Der Typ setzt sich neben
mich auf die Holzbank in der U-Bahn-Haltestelle. Obwohl er einiges getankt hat,
fragt er sogar noch höflich, ob das okay sei. Natürlich, denke ich. Aber
hoffentlich gehst du mir jetzt nicht auf die Eier. Hoffentlich…
Er fängt an zu reden, sagt: „Ich
hätt ihm die gegeben, die 300 Euro Trinkgeld. Wenn ich 600 gewonnen hätte. Aber
ich hab ja nicht gewonnen.“
Auch in der U-Bahn nach Bonn
setzt er sich neben mich. Das heißt, genau genommen, setzt er sich gegenüber
von mir hin.
„Ich geh ja nicht in die
Spielhalle, um was zu gewinnen. Nur einfach um sozialen Kontakt zu haben…ich
komm ursprünglich aus Bonn.“
„Sind Sie hier geboren?“
„Ja. Du auch, ne?!“
„Ja.“
„In Berlin war ich Dozent.
Ich bin hierhin zurückgekommen, um meine Mutter zu pflegen. Geld ist kein
Problem, aber ich mache nichts hier.“
Du Glücklicher, denke ich
einen Moment lang. Dass für dich Geld kein Problem. Ich wünschte, ich hätte
deine Probleme.
„Aber ich kenn hier keinen. Mit
den Leuten von damals hab ich nicht mehr viel zu tun. Ich war 19 Jahre in
Berlin. Da kennt man keinen mehr. Ich will einfach nur nette Leute kennen-
lernen.“ Er strauchelt einen Moment lang, dann sagt er: „Den sozialen Kontakt.
Der fehlt mir hier. In Berlin ist das anders.

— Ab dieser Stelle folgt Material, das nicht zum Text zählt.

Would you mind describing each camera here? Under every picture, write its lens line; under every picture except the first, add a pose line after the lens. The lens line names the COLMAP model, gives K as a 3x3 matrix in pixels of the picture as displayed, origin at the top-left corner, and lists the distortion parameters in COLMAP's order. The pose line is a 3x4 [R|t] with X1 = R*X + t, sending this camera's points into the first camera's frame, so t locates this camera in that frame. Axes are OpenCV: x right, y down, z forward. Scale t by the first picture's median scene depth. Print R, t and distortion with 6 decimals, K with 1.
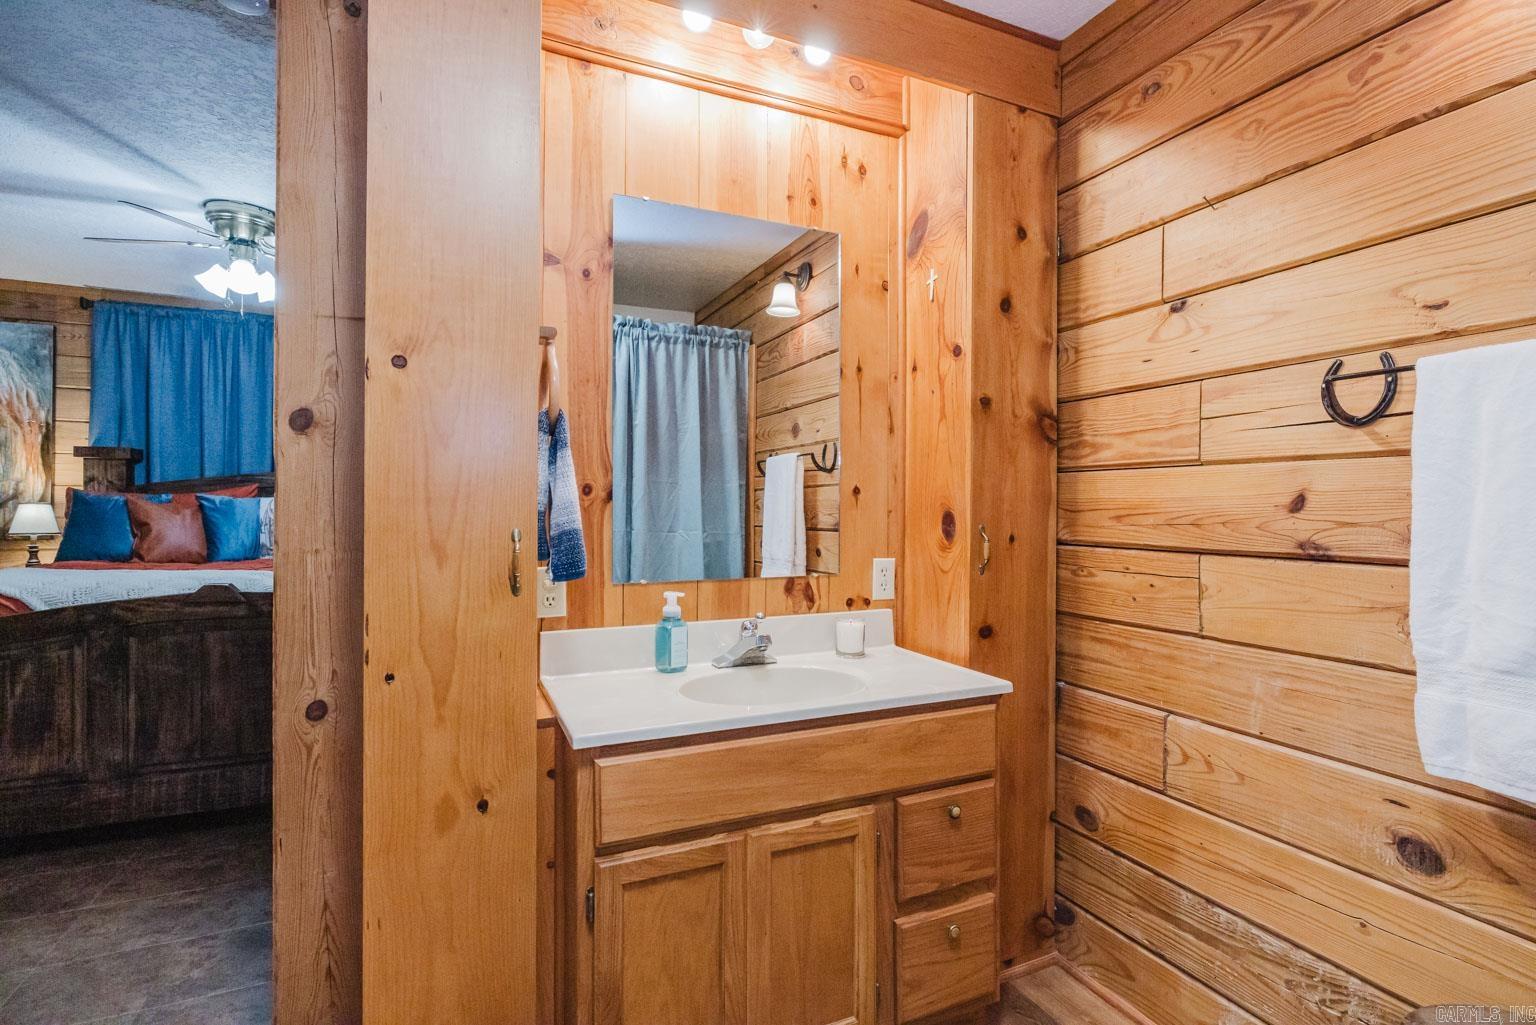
lens RADIAL K [[715.8, 0, 766.4], [0, 715.8, 512.7], [0, 0, 1]] dist [-0.009559, 0.002658]
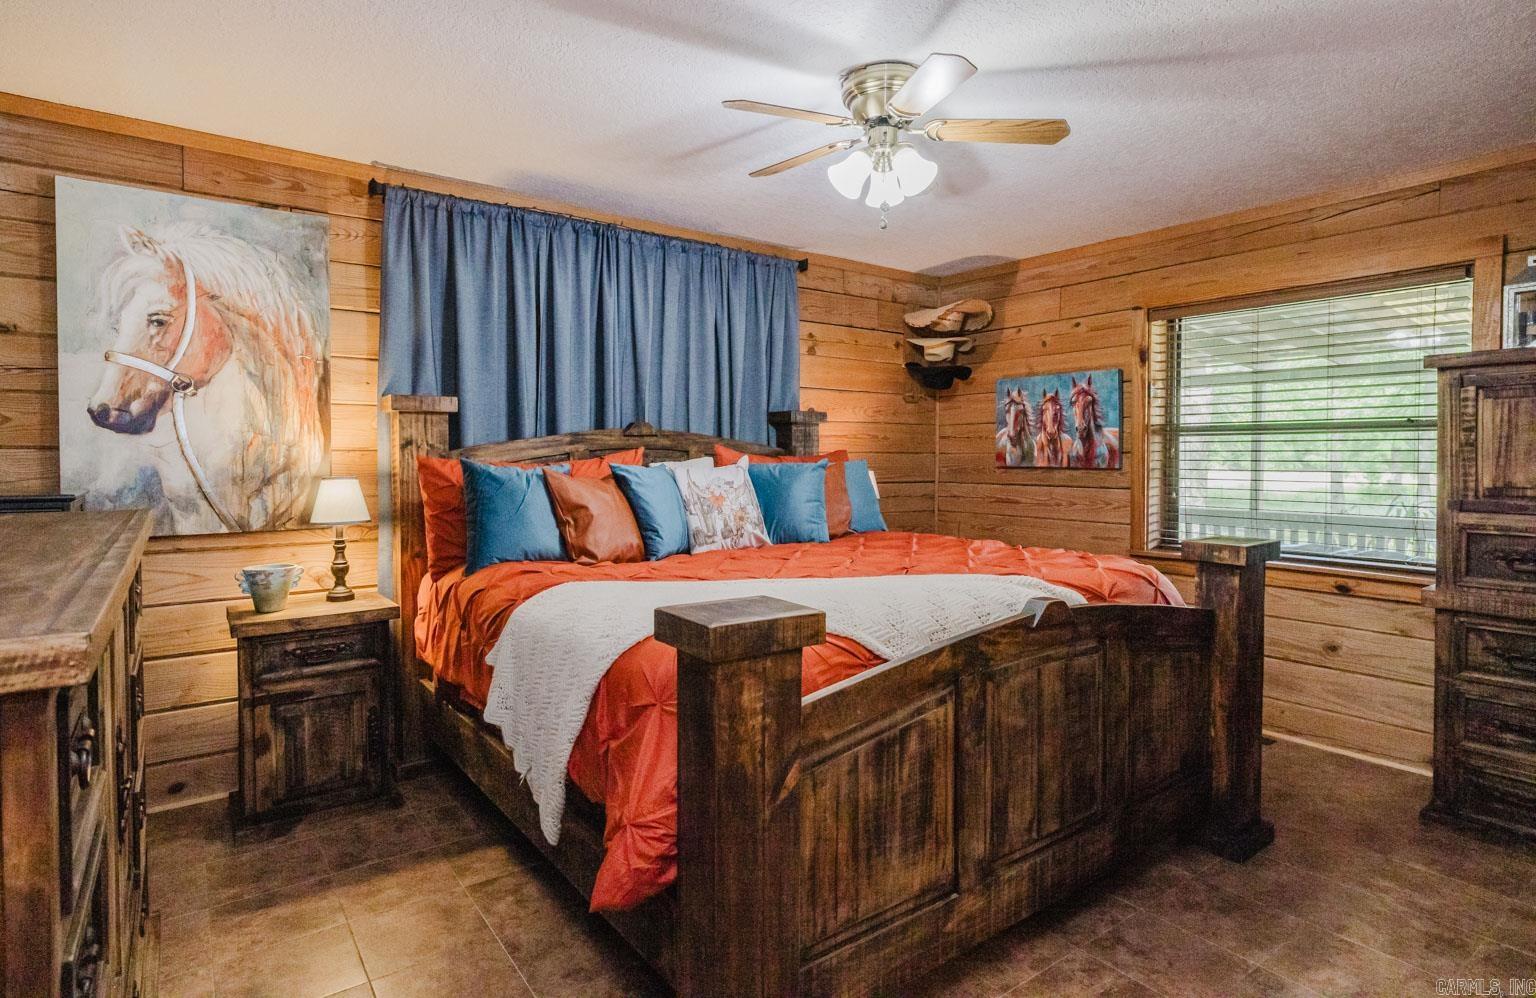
lens RADIAL K [[801.4, 0, 768.9], [0, 801.4, 463.9], [0, 0, 1]] dist [0.000341, 0.000196]
pose [[0.978312, -0.007936, 0.206987, -1.140964], [0.005450, 0.999906, 0.012578, -0.050027], [-0.207067, -0.011177, 0.978263, 0.231014]]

Deswegen gehe ich in die
Spielhalle.“
Scheiße. So gerne hätte ich
deine Probleme doch nicht…wenn ich genau darüber nachdenke, dann habe ich mehr
von deinen Problemen als mir lieb ist. Aber das sage ich dir doch hier nicht,
nachts in der Bahn, umgeben von fremden Leuten. Aber lass dir eins gesagt sein:
Du weißt gar nicht, wie sehr ich dich verstehe.
Aber sagen tue ich nichts.
Das wär dann doch zu viel des Guten. Aber noch lange nachdem er vier oder fünf
Haltstellen weiter aussteigt, denke ich über das nach, was er gesagt hat. Recht
hat er. Mir fehlt auch der soziale Kontakt in Bonn. Seit meine Frau gegangen
ist (das hört sich an wie im Film). Eigentlich schon immer. Vielleicht kann man
den hier auch gar nicht finden. Vielleicht muss ich echt nach Spanien.
Ich möchte ihn wiedersehen. Mich überkommt der Wunsch,
ihn in die Arme zu nehmen, mich mit ihm auszuheulen. Deswegen war der immer so
komisch, als der zu uns gekommen ist. Weil das Spiel den echt nicht
interessiert. Nicht, weil er besoffen war. Wenn ich dir aus meinem Leben
erzählen würde... Dann würdest du mich bedauern. Oder auch nicht. Insgeheim
hoffe ich sogar darauf, dass er morgen – wenn ich Frühdienst habe – kommt. Als
ich in mein müffelndes Zimmer komme, fantasiere ich sogar darüber, dass ich mit
ihm einen Klub gründe. Den Klub der Einsamen, der Außenseiter.